COLUMBIA, S.C.--South Carolina Gov. Nikki Haley is backing Mitt Romney's bid for the Republican presidential nomination—ending the suspense over one of the most sought-after endorsements in the party.
Announcing her decision on Fox News, Haley, a tea party conservative who was elected as the state's first female governor a year ago, pointed to Romney's private-sector background and his experience as a Republican governor in a Democratic state as the reasons behind her support.
"What I want is someone who is not part of the chaos in Washington," Haley told Fox News.
Acknowledging that Romney is "not the perfect candidate," Haley said she believed the former Massachusetts governor could go toe-to-toe with President Obama in the general election.
"Gov. Romney is the one candidate that President Obama consistently tries to hit and get out of the way," Haley told Fox News. "That lets me know he's scared of him. It also lets me know Gov. Romney's got a good fight in him and that's the one President Obama doesn't want to have to go against."
The endorsement isn't surprising. Romney backed Haley in what was one of the nation's nastiest Republican gubernatorial primaries in 2010—breaking with some of his own supporters. And he campaigned heavily for her bid in the state in the general election.
Over the last several months, Haley was wooed by virtually all of the Republican contenders. Michele Bachmann and Newt Gingrich even went so far as to stay the night as Haley's invited guest at the governor's mansion in Columbia. But Haley hinted early on that she wouldn't back Gingrich, telling reporters in March that she believed his political moment had passed.
"He's been there and done that," she said.
Haley's endorsement is sure to offer a boost to Romney's almost non-existent campaign in the Palmetto State and give him credibility nationally among tea party and conservative voters--but there's some debate among South Carolina Republicans over how helpful her backing will really be in the state.
A Winthrop University Poll released earlier this week found Haley's poll numbers in the state have dramatically plummeted since she was elected. According to the poll, she currently has a 35 percent approval rating among all South Carolina voters—lower than President Obama's job rating in the state, which sits at 44 percent.
Her numbers were perhaps most striking among Republicans, who were split over Haley's job performance.
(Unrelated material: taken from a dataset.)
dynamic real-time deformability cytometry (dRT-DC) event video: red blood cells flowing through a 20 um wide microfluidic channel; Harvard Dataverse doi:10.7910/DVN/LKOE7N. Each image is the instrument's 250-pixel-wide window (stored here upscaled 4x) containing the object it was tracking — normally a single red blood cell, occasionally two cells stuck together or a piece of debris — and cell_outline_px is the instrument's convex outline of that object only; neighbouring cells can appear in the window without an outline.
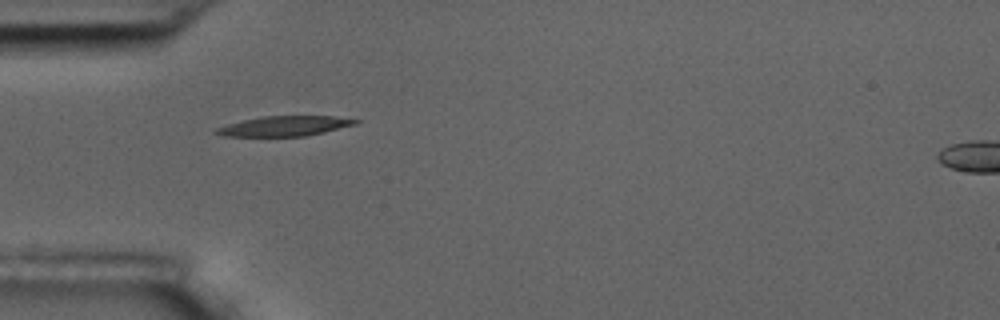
{"species": "common noctule bat (a hibernating species)", "species_latin": "Nyctalus noctula", "temperature_condition": "room temperature", "stored_images_in_passage": 40, "camera_frame_rate_fps": 3000, "um_per_image_px": 0.085, "animal": {"sex": "male", "body_mass_g": 17.5, "forearm_length_mm": 52.3}, "frame": {"image": 1, "passage_image": 1, "time_ms": 0.0, "image_size_px": [1000, 320], "cell_outline_px": [[360, 120], [356, 124], [324, 132], [304, 136], [224, 136], [212, 132], [216, 128], [228, 124], [244, 120], [264, 116], [336, 116]], "centroid_in_image_um": [24.19, 10.71], "position_along_channel_um": 60.8, "area_um2": 16.07}}
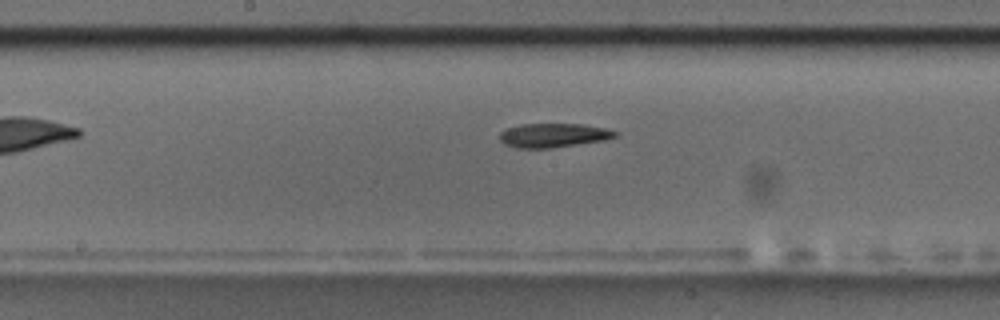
{"frame": {"image": 2, "passage_image": 13, "time_ms": 4.0, "image_size_px": [1000, 320], "cell_outline_px": [[620, 132], [616, 136], [604, 140], [548, 148], [516, 148], [504, 144], [500, 140], [500, 132], [504, 128], [520, 124], [584, 124], [604, 128]], "centroid_in_image_um": [47.0, 11.49], "position_along_channel_um": 201.2, "area_um2": 16.18}}
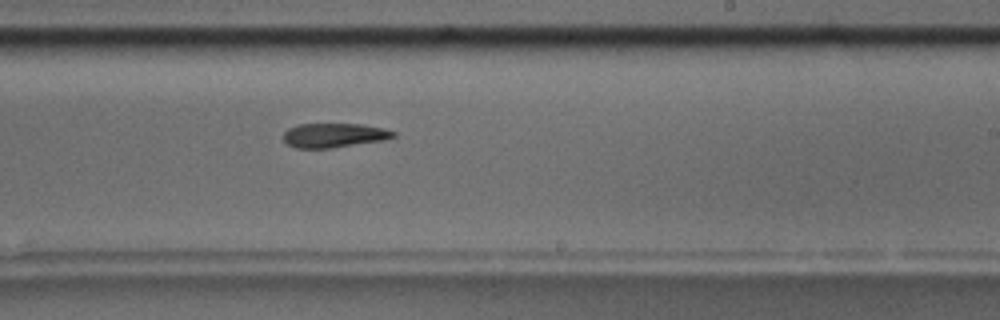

Fifty-two percent said they approve of the job Haley is doing, 24 percent said they were "not sure" and 22 percent said they disapprove. But Haley allies have strongly disputed the poll's findings, suggesting Winthrop's sampling was off.
"There is no way that Nikki Haley is less popular than Barack Obama in South Carolina," state GOP chairman Chad Connolly told Yahoo News. "It's beyond comprehension. It just can't be true."
But several top Republicans in the state confirmed that Haley's popularity within the party isn't what it used to be and questioned how much help she could be to Romney, who has invested little time or money in the state even though the race is considered wide open ahead of next month's primary.
"She has a tense relationship with establishment Republicans, and she's not doing well with the grassroots," one top Republican in the state, who declined to be named talking about Haley, told Yahoo News. "I tend to think that getting the endorsement of a governor in a key early state is helpful, but in this case, I don't know if it helps or hurts Romney."
The former Massachusetts governor is set to kick off a two-day visit to South Carolina on Friday afternoon, where Haley will campaign alongside him. Romney has spent seven days in the state since formally kicking off his second Republican nomination bid in May and has just three paid staffers in the state—a dramatically smaller footprint than he had during his last presidential run four years ago.
Once viewed as the frontrunner in South Carolina, Romney has been overtaken by Gingrich, who now leads the ex-governor 38 percent to 22 percent, according to a Winthrop University poll of likely GOP voters in the state.